The task calls for an exact copy of the records, without any images.
== Segment start ==
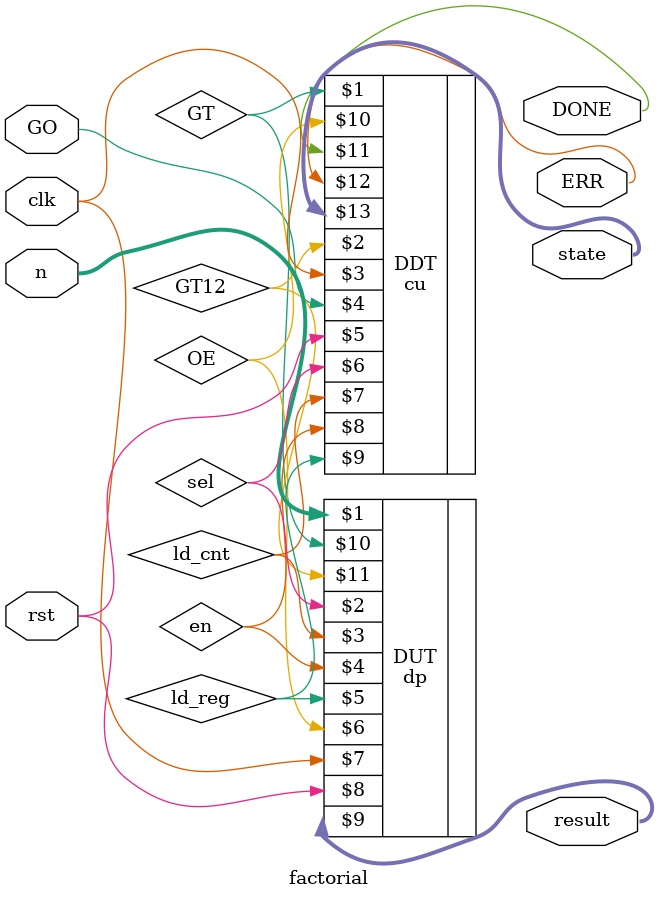
<source format=v>
`timescale 1ns / 1ps


module factorial(
    input wire [3:0] n, 
    input wire GO, clk, rst, 
    output wire [3:0] state,
    output wire [31:0] result,
    output wire DONE, ERR
    );
    
    wire sel, ld_cnt, en, ld_reg, OE, GT, GT12;
    
    dp DUT (n, sel, ld_cnt, en, ld_reg, OE, clk, rst, result, GT, GT12);
    cu DDT (GT, GT12, clk, GO, rst, sel, ld_cnt, en, ld_reg, OE, DONE, ERR, state);
    
endmodule

</source>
== Segment end ==
RESULT OF THIS TASK:
<source format=v>
`timescale 1ns / 1ps


module factorial(
    input wire [3:0] n, 
    input wire GO, clk, rst, 
    output wire [3:0] state,
    output wire [31:0] result,
    output wire DONE, ERR
    );
    
    wire sel, ld_cnt, en, ld_reg, OE, GT, GT12;
    
    dp DUT (n, sel, ld_cnt, en, ld_reg, OE, clk, rst, result, GT, GT12);
    cu DDT (GT, GT12, clk, GO, rst, sel, ld_cnt, en, ld_reg, OE, DONE, ERR, state);
    
endmodule

</source>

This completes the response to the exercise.